* _WORK REQUIRED_:
Taking the entries below, transcribe only the lines starting with the one with "One Key™ terms and conditions" and going on through the one with "November Black Friday", exactly as written, without the pictures.
· · · · ·
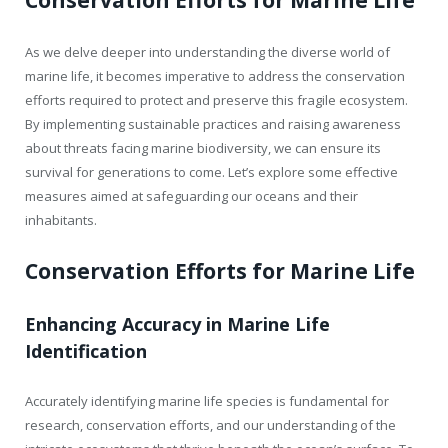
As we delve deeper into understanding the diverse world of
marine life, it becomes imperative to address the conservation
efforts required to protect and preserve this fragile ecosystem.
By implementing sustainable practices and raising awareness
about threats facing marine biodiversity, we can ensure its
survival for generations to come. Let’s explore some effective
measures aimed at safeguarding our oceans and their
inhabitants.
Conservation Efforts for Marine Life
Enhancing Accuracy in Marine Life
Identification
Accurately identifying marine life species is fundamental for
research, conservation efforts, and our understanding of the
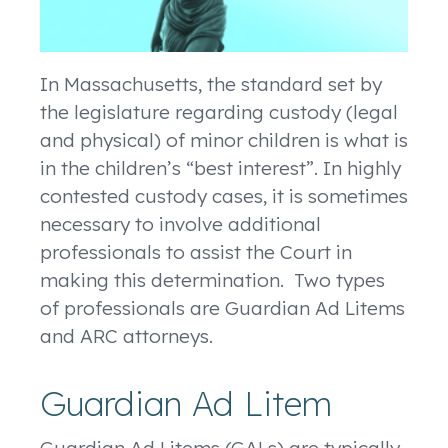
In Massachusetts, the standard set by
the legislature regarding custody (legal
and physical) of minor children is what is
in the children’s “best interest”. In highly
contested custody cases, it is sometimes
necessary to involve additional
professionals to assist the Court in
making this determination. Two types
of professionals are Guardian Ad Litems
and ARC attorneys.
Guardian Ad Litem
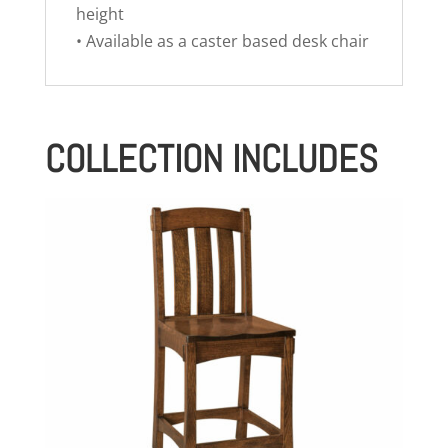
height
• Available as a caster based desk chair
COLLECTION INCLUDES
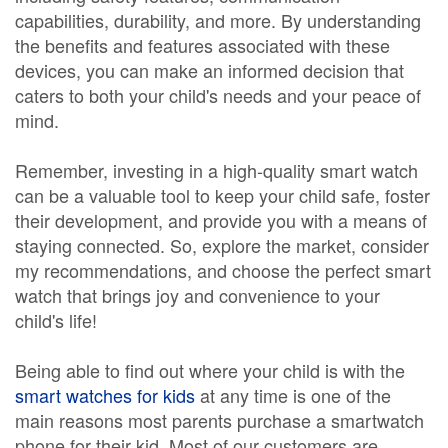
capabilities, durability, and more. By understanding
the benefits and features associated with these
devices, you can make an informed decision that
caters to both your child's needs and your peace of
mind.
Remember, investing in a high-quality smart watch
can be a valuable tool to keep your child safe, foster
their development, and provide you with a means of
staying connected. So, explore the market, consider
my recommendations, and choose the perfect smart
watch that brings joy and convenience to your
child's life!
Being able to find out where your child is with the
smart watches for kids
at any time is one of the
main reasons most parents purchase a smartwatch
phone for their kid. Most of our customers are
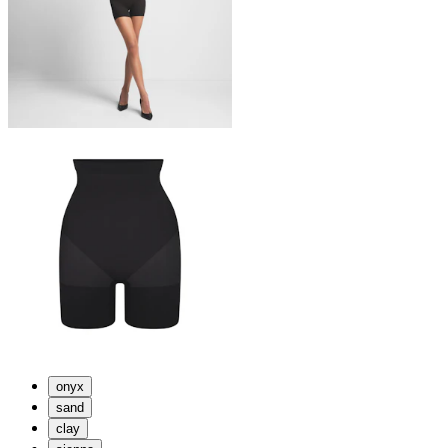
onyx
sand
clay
· · · · ·
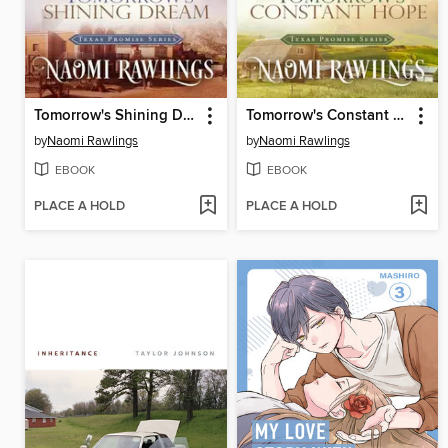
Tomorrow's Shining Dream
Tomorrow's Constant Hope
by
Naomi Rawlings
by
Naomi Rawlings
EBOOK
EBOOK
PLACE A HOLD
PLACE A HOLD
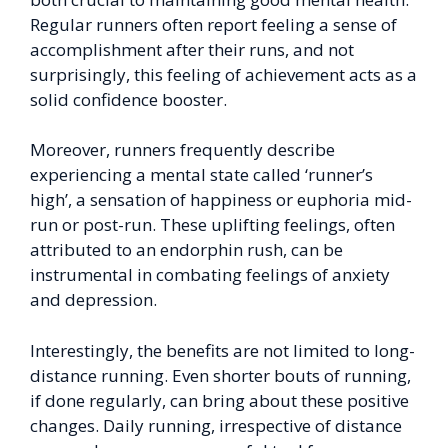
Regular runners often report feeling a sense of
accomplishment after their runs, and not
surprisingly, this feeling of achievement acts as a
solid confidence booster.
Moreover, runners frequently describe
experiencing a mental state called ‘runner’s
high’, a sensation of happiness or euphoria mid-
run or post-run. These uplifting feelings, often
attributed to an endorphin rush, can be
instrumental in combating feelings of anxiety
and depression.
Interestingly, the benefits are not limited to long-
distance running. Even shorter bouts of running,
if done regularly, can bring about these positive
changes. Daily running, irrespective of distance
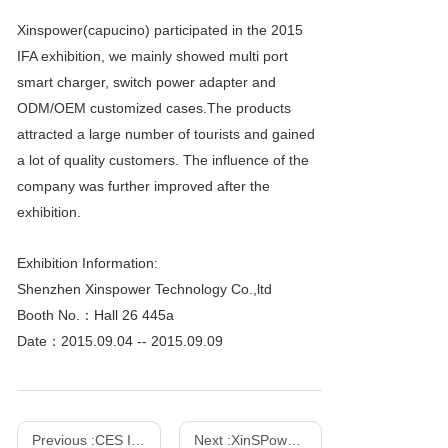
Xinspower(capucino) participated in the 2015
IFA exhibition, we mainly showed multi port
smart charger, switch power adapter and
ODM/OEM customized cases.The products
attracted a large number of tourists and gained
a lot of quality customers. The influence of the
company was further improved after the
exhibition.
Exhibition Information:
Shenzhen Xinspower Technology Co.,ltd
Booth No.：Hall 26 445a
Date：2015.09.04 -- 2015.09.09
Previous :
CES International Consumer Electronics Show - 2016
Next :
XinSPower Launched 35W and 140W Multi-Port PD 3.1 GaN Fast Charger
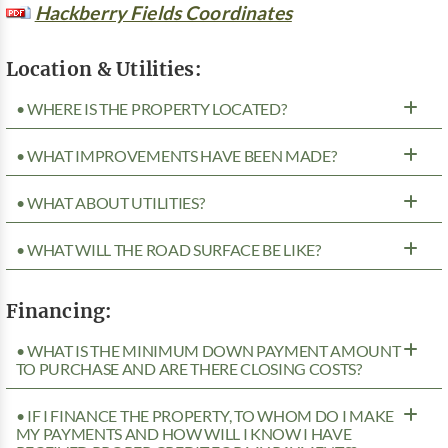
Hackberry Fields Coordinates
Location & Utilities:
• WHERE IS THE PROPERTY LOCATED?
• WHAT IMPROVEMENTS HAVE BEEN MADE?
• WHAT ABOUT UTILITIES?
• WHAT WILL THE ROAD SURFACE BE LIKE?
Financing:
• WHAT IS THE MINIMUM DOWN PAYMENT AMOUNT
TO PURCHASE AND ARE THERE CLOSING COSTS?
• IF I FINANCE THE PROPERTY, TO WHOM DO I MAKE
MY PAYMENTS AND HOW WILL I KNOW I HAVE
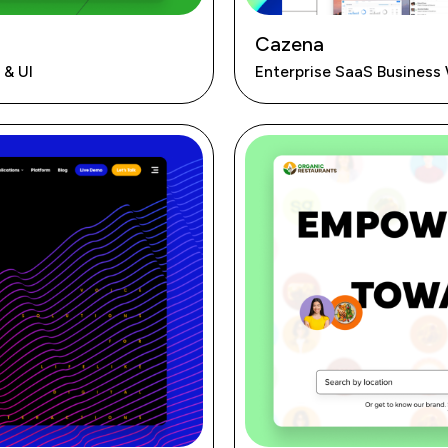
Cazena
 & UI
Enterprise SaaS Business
· · · · ·
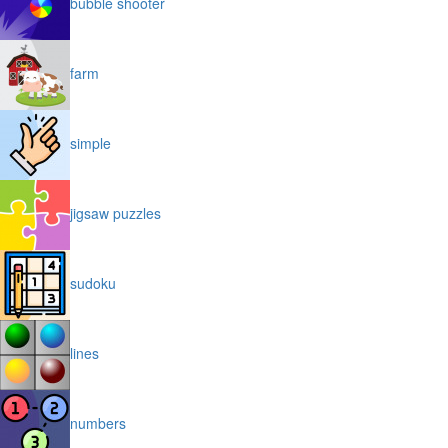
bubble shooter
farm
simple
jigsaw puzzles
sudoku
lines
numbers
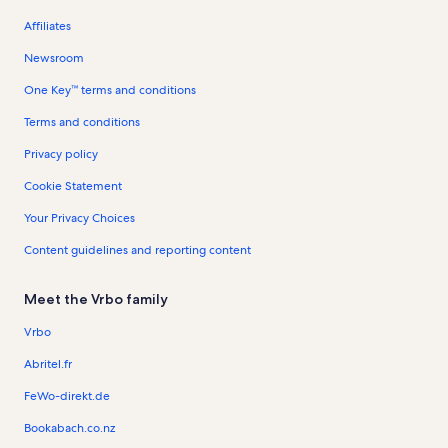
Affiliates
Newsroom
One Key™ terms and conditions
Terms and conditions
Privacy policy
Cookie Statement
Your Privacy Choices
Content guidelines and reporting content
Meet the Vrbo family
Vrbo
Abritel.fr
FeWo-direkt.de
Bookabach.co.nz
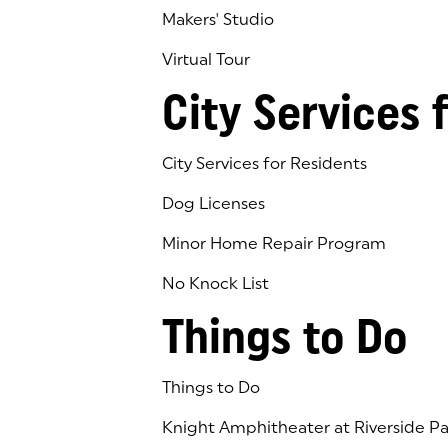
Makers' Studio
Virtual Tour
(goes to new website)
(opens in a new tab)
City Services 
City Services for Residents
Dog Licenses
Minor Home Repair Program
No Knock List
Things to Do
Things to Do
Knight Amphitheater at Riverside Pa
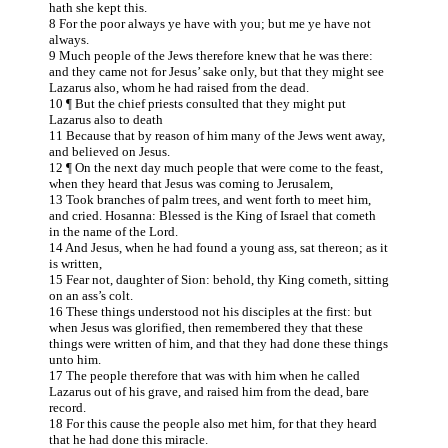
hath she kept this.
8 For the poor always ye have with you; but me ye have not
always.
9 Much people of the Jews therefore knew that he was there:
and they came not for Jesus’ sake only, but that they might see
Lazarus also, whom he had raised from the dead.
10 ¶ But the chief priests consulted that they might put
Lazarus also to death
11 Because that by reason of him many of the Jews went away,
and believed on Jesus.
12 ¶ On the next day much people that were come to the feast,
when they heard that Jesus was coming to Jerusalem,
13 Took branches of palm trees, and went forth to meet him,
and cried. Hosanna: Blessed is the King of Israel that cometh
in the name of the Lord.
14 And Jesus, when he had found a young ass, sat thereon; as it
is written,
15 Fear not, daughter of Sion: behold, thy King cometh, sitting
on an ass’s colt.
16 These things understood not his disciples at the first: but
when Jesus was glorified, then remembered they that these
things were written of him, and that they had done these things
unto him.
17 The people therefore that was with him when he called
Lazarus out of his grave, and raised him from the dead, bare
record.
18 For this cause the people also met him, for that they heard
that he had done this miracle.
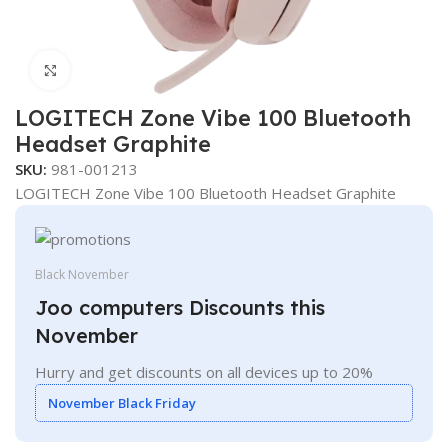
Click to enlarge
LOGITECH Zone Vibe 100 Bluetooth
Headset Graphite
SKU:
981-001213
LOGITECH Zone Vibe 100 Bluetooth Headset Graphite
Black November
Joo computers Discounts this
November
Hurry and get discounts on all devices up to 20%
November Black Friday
· · · · ·
* _ANSWER SPACE_:
One Key™ terms and conditions
Terms and conditions
Privacy policy
Cookie Statement
Your Privacy Choices
Content guidelines and reporting content
Meet the Vrbo family
Vrbo
Abritel.fr
FeWo-direkt.de
Bookabach.co.nz
Makers' Studio
Virtual Tour
(goes to new website)
(opens in a new tab)
City Services 
City Services for Residents
Dog Licenses
Minor Home Repair Program
No Knock List
Things to Do
Things to Do
Knight Amphitheater at Riverside Pa
hath she kept this.
8 For the poor always ye have with you; but me ye have not
always.
9 Much people of the Jews therefore knew that he was there:
and they came not for Jesus’ sake only, but that they might see
Lazarus also, whom he had raised from the dead.
10 ¶ But the chief priests consulted that they might put
Lazarus also to death
11 Because that by reason of him many of the Jews went away,
and believed on Jesus.
12 ¶ On the next day much people that were come to the feast,
when they heard that Jesus was coming to Jerusalem,
13 Took branches of palm trees, and went forth to meet him,
and cried. Hosanna: Blessed is the King of Israel that cometh
in the name of the Lord.
14 And Jesus, when he had found a young ass, sat thereon; as it
is written,
15 Fear not, daughter of Sion: behold, thy King cometh, sitting
on an ass’s colt.
16 These things understood not his disciples at the first: but
when Jesus was glorified, then remembered they that these
things were written of him, and that they had done these things
unto him.
17 The people therefore that was with him when he called
Lazarus out of his grave, and raised him from the dead, bare
record.
18 For this cause the people also met him, for that they heard
that he had done this miracle.
Click to enlarge
LOGITECH Zone Vibe 100 Bluetooth
Headset Graphite
SKU:
981-001213
LOGITECH Zone Vibe 100 Bluetooth Headset Graphite
Black November
Joo computers Discounts this
November
Hurry and get discounts on all devices up to 20%
November Black Friday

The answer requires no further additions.